[WHAT TO WORK ON]
Could you reproduce the data below line for line, keeping every word and character unchanged?

[DATASET]
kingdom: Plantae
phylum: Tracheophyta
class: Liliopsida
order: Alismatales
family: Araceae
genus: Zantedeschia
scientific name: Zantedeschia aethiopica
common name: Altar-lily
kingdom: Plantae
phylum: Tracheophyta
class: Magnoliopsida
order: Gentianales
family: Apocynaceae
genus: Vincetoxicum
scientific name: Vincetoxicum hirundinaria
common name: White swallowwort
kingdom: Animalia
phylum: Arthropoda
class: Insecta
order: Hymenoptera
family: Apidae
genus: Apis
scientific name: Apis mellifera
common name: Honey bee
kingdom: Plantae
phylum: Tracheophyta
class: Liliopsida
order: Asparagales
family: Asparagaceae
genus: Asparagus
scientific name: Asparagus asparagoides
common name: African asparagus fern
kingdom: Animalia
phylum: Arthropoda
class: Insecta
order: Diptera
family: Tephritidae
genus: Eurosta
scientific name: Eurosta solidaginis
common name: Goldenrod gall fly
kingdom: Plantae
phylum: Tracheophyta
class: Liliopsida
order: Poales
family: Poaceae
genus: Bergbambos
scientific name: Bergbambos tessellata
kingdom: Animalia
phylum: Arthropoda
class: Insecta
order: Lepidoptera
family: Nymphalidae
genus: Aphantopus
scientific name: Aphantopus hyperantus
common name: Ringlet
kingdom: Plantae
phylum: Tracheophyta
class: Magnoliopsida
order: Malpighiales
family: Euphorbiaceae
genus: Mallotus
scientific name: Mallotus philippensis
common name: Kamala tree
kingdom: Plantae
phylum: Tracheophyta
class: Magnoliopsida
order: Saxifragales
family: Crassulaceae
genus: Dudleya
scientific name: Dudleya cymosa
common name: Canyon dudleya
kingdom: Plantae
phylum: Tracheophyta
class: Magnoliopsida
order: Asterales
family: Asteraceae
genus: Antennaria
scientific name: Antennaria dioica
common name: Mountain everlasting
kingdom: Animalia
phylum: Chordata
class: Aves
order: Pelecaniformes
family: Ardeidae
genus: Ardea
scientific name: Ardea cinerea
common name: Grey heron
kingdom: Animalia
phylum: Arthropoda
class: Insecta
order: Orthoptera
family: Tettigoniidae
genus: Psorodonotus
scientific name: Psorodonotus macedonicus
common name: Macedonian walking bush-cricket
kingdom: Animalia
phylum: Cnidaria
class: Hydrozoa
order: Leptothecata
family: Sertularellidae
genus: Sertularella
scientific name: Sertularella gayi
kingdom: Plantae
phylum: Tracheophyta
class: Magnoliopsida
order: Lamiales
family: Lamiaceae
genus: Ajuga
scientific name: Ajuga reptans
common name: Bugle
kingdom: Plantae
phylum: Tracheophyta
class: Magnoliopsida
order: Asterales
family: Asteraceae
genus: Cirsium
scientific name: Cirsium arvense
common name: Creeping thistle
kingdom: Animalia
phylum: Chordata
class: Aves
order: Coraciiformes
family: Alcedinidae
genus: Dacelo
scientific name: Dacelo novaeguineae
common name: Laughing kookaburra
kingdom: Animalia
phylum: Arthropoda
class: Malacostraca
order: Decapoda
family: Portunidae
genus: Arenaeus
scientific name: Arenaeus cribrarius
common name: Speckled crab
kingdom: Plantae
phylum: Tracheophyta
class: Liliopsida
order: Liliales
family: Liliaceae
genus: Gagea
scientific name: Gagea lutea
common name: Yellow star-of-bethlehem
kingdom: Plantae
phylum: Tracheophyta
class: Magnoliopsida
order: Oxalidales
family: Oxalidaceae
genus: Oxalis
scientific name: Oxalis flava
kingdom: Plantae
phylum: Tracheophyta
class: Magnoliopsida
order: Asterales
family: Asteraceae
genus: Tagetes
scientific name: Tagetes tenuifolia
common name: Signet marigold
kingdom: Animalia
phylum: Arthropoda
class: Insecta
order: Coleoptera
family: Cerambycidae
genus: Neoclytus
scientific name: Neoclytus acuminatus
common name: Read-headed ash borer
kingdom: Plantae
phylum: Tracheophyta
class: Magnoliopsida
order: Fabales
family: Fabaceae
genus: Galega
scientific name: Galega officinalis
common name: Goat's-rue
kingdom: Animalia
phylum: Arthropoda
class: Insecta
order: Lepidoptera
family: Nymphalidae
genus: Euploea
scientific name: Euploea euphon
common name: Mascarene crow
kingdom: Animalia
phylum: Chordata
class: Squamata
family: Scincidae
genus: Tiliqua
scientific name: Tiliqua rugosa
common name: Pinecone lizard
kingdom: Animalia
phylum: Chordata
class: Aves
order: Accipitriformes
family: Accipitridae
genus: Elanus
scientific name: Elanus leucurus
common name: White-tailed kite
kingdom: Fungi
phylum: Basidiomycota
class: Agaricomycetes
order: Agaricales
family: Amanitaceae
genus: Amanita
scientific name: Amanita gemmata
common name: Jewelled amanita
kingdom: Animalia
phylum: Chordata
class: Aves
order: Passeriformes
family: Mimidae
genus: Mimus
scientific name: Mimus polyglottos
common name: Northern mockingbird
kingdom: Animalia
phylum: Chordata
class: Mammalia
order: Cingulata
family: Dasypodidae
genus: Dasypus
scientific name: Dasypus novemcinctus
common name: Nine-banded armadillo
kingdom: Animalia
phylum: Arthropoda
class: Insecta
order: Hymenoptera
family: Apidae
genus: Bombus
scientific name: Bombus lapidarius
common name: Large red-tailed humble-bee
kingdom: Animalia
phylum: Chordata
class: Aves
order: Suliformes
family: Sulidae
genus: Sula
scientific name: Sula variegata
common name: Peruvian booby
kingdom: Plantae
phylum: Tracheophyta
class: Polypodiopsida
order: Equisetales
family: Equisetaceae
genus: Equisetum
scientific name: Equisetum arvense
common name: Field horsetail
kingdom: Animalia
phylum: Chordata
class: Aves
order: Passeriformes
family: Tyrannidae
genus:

[EXERCISE OUTPUT]
kingdom: Plantae
phylum: Tracheophyta
class: Liliopsida
order: Alismatales
family: Araceae
genus: Zantedeschia
scientific name: Zantedeschia aethiopica
common name: Altar-lily
kingdom: Plantae
phylum: Tracheophyta
class: Magnoliopsida
order: Gentianales
family: Apocynaceae
genus: Vincetoxicum
scientific name: Vincetoxicum hirundinaria
common name: White swallowwort
kingdom: Animalia
phylum: Arthropoda
class: Insecta
order: Hymenoptera
family: Apidae
genus: Apis
scientific name: Apis mellifera
common name: Honey bee
kingdom: Plantae
phylum: Tracheophyta
class: Liliopsida
order: Asparagales
family: Asparagaceae
genus: Asparagus
scientific name: Asparagus asparagoides
common name: African asparagus fern
kingdom: Animalia
phylum: Arthropoda
class: Insecta
order: Diptera
family: Tephritidae
genus: Eurosta
scientific name: Eurosta solidaginis
common name: Goldenrod gall fly
kingdom: Plantae
phylum: Tracheophyta
class: Liliopsida
order: Poales
family: Poaceae
genus: Bergbambos
scientific name: Bergbambos tessellata
kingdom: Animalia
phylum: Arthropoda
class: Insecta
order: Lepidoptera
family: Nymphalidae
genus: Aphantopus
scientific name: Aphantopus hyperantus
common name: Ringlet
kingdom: Plantae
phylum: Tracheophyta
class: Magnoliopsida
order: Malpighiales
family: Euphorbiaceae
genus: Mallotus
scientific name: Mallotus philippensis
common name: Kamala tree
kingdom: Plantae
phylum: Tracheophyta
class: Magnoliopsida
order: Saxifragales
family: Crassulaceae
genus: Dudleya
scientific name: Dudleya cymosa
common name: Canyon dudleya
kingdom: Plantae
phylum: Tracheophyta
class: Magnoliopsida
order: Asterales
family: Asteraceae
genus: Antennaria
scientific name: Antennaria dioica
common name: Mountain everlasting
kingdom: Animalia
phylum: Chordata
class: Aves
order: Pelecaniformes
family: Ardeidae
genus: Ardea
scientific name: Ardea cinerea
common name: Grey heron
kingdom: Animalia
phylum: Arthropoda
class: Insecta
order: Orthoptera
family: Tettigoniidae
genus: Psorodonotus
scientific name: Psorodonotus macedonicus
common name: Macedonian walking bush-cricket
kingdom: Animalia
phylum: Cnidaria
class: Hydrozoa
order: Leptothecata
family: Sertularellidae
genus: Sertularella
scientific name: Sertularella gayi
kingdom: Plantae
phylum: Tracheophyta
class: Magnoliopsida
order: Lamiales
family: Lamiaceae
genus: Ajuga
scientific name: Ajuga reptans
common name: Bugle
kingdom: Plantae
phylum: Tracheophyta
class: Magnoliopsida
order: Asterales
family: Asteraceae
genus: Cirsium
scientific name: Cirsium arvense
common name: Creeping thistle
kingdom: Animalia
phylum: Chordata
class: Aves
order: Coraciiformes
family: Alcedinidae
genus: Dacelo
scientific name: Dacelo novaeguineae
common name: Laughing kookaburra
kingdom: Animalia
phylum: Arthropoda
class: Malacostraca
order: Decapoda
family: Portunidae
genus: Arenaeus
scientific name: Arenaeus cribrarius
common name: Speckled crab
kingdom: Plantae
phylum: Tracheophyta
class: Liliopsida
order: Liliales
family: Liliaceae
genus: Gagea
scientific name: Gagea lutea
common name: Yellow star-of-bethlehem
kingdom: Plantae
phylum: Tracheophyta
class: Magnoliopsida
order: Oxalidales
family: Oxalidaceae
genus: Oxalis
scientific name: Oxalis flava
kingdom: Plantae
phylum: Tracheophyta
class: Magnoliopsida
order: Asterales
family: Asteraceae
genus: Tagetes
scientific name: Tagetes tenuifolia
common name: Signet marigold
kingdom: Animalia
phylum: Arthropoda
class: Insecta
order: Coleoptera
family: Cerambycidae
genus: Neoclytus
scientific name: Neoclytus acuminatus
common name: Read-headed ash borer
kingdom: Plantae
phylum: Tracheophyta
class: Magnoliopsida
order: Fabales
family: Fabaceae
genus: Galega
scientific name: Galega officinalis
common name: Goat's-rue
kingdom: Animalia
phylum: Arthropoda
class: Insecta
order: Lepidoptera
family: Nymphalidae
genus: Euploea
scientific name: Euploea euphon
common name: Mascarene crow
kingdom: Animalia
phylum: Chordata
class: Squamata
family: Scincidae
genus: Tiliqua
scientific name: Tiliqua rugosa
common name: Pinecone lizard
kingdom: Animalia
phylum: Chordata
class: Aves
order: Accipitriformes
family: Accipitridae
genus: Elanus
scientific name: Elanus leucurus
common name: White-tailed kite
kingdom: Fungi
phylum: Basidiomycota
class: Agaricomycetes
order: Agaricales
family: Amanitaceae
genus: Amanita
scientific name: Amanita gemmata
common name: Jewelled amanita
kingdom: Animalia
phylum: Chordata
class: Aves
order: Passeriformes
family: Mimidae
genus: Mimus
scientific name: Mimus polyglottos
common name: Northern mockingbird
kingdom: Animalia
phylum: Chordata
class: Mammalia
order: Cingulata
family: Dasypodidae
genus: Dasypus
scientific name: Dasypus novemcinctus
common name: Nine-banded armadillo
kingdom: Animalia
phylum: Arthropoda
class: Insecta
order: Hymenoptera
family: Apidae
genus: Bombus
scientific name: Bombus lapidarius
common name: Large red-tailed humble-bee
kingdom: Animalia
phylum: Chordata
class: Aves
order: Suliformes
family: Sulidae
genus: Sula
scientific name: Sula variegata
common name: Peruvian booby
kingdom: Plantae
phylum: Tracheophyta
class: Polypodiopsida
order: Equisetales
family: Equisetaceae
genus: Equisetum
scientific name: Equisetum arvense
common name: Field horsetail
kingdom: Animalia
phylum: Chordata
class: Aves
order: Passeriformes
family: Tyrannidae
genus:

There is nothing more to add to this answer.